POLITIQUE - Au soir du 26 mai, il n’y aura sans doute pas deux belles surprises à gauche. Alors à une semaine des élections européennes, ceux qui sont en concurrence pour mobiliser le même électorat font monter la pression. C’est le cas ce dimanche avec les communistes et les insoumis qui s’écharpent sur la base de calculs mathématiques. 

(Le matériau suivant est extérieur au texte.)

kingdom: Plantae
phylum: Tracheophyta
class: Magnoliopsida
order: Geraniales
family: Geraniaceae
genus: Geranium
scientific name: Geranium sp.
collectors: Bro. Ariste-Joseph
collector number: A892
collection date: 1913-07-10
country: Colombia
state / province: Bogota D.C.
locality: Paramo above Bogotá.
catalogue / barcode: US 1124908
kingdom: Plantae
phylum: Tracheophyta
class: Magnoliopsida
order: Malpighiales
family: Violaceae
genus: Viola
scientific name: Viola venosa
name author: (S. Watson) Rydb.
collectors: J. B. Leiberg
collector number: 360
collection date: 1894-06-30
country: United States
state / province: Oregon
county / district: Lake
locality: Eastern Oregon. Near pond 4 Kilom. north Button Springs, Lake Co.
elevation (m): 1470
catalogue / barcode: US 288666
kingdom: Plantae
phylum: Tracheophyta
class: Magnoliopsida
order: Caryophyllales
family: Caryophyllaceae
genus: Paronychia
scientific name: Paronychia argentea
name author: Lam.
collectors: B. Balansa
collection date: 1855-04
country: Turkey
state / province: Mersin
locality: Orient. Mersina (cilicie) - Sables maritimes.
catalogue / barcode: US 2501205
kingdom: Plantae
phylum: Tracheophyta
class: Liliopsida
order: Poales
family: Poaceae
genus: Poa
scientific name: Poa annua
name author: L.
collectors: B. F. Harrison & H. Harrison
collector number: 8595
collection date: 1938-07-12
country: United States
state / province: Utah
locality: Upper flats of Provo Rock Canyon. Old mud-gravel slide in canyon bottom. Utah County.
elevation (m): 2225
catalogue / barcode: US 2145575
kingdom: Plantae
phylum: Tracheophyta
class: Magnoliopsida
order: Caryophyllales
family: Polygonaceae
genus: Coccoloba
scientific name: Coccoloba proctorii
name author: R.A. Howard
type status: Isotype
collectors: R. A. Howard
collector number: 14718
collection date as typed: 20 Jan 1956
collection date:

La tête de liste du PCF Ian Brossat a tiré le premier. Sur RTL, il a expliqué à ses électeurs potentiels en quoi, dans cette dernière ligne droite de la campagne, il était le vrai vote “rentable”.

Brossat vise les 5%

Dans la foulée d’un sondage qui l’a placé à 4%, il espère arriver à la barre des 5%, synonyme d’élus au Parlement européen. Il a expliqué qu’une voix de plus pour lui pourrait peut-être lui permettre de franchir ce cap et donc d’envoyer 5 eurodéputés alors qu’une voix pour “une liste créditée de 8-9% dans les sondages” (sous-entendu pour la France insoumise) ne ferait gonfler le contingent mélenchoniste que d’un élu au maximum.